Kunst ist in der Klemme, eingeklemmt zwischen wirtschaftlichen (Erfolgs-)Zwängen, allwaltendem neo-liberalen Wettbewerbsmodus („Eventisierung“) und politischen Beeinflussungsversuchen bzw. fehlender Unterstützung. Die Folge dieses nicht minder beunruhigenden Klimawandels ist auch ein „Artensterben“, gegen das es leider keine breite Mobilisierung gibt. Weder freitags noch sonst. Verlage publizieren kaum noch Gedichtbände und kurze Prosa, Programmkinos und Galerien schließen, kleine Theater kämpfen, schon vor Corona ums Überleben, um Zuschauer.

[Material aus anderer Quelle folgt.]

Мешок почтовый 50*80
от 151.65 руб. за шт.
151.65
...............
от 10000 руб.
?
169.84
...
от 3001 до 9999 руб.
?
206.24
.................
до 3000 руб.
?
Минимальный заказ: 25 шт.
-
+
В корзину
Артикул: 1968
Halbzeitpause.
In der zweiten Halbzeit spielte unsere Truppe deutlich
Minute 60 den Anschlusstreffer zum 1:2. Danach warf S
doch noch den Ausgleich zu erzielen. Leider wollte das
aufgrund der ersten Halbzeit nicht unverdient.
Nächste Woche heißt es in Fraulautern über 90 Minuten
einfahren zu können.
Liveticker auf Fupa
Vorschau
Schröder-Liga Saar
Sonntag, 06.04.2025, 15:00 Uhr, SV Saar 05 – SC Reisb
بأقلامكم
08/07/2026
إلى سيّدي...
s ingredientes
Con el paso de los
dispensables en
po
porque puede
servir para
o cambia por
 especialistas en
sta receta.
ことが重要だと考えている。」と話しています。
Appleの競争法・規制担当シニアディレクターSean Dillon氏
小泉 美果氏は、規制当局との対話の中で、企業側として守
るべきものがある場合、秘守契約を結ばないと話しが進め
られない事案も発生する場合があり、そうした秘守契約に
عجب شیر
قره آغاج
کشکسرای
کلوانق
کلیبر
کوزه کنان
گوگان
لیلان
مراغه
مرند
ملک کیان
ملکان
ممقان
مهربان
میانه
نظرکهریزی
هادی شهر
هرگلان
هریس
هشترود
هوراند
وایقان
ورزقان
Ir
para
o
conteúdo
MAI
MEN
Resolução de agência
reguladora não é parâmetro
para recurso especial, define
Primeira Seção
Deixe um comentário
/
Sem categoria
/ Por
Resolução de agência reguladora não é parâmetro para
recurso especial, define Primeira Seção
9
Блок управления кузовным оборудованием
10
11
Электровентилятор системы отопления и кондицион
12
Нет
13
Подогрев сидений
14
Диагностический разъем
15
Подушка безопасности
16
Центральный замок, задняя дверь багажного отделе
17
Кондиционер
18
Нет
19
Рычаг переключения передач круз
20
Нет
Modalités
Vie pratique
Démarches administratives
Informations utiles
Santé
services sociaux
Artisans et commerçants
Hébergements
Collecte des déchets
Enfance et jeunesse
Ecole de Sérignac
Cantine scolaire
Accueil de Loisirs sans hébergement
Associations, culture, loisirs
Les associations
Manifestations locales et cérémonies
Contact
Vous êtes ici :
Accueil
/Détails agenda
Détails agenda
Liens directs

Es ist Aufgabe, Auftrag und Verantwortung der Politik, der von uns gewählten Politiker, uns, den Bewohnern eines politischen und sozialen Gefüges, einen Praxisraum für unsere lebenswichtige Befähigung zum Kunstschaffen und zur Kunsterfahrung einzurichten. Und ihn zu schützen. Vor den Zumutungen der permanenten Profitmaximierung ebenso wie vor der Instrumentalisierung und Manipulation durch rechte Thinktanks und durch Sprachzensur von links. Wir, die Künstler, dürfen uns nicht einschüchtern lassen durch das wachsende Misstrauen in Fiktion, Imagination und Anverwandlung, und wir müssen dem positivistischen Authentizitätsfuror die Stirn bieten. Nicht nur im Metabolismus und in der Reproduktion gilt, dass Neues nur entstehen kann, wenn das Eigene und das Andere sich vermischen dürfen. Die Parthenogenese taugt nicht als Modell für künstlerische und kreative Prozesse – sie produziert nur Klone und verhindert die Ausbildung der für eine lebendige Kultur so wichtigen hybriden Neuschöpfungen. Gerade in sogenannten postfaktischen Zeiten ist es von zentraler Bedeutung, darauf zu bestehen, dass künstlerische Gestaltung, symbolische Repräsentanz und traumbegabte Vorstellungskraft nicht fakes generieren, sondern eine neue Sicht auf Wirklichkeit ermöglichen und uns von zutiefst verinnerlichten Wahrnehmungskonventionen erlösen können. Wer der Sprache (oder den Bildern) auferlegt, „korrekt“ zu sein, macht mundtot, verhindert die Erfahrbarkeit des uns Unbekannten oder Fremden und letztlich die Ausbildung von Empathie – denn im Konfektionierten begegnen wir ausschließlich Kopien unseres Selbsts. Das ist Follower-Logik. Wer der Sprache (oder den Bildern) auferlegt „korrekt“ zu sein, leugnet die geschichtliche Verfasstheit von Sprache und Kultur, die sich als Zeitsignatur in die Kunstwerke einschreibt.
Denn die Kunst ist eine Tochter der Freiheit, und von der Notwendigkeit der Geister, nicht von der Notdurft der Materie will sie ihre Vorschrift empfangen.
Das schreibt Schiller in seiner 1793 entstandenen Streitschrift Über die ästhetische Erziehung des Menschen.
Wir sollten die „Notwendigkeit der Geister“ als schönste Ressource würdigen und die Töchter und Söhne der Freiheit, die Künste, mit allen Kräften verteidigen. Sonst warten wir vergeblich auf Enkel.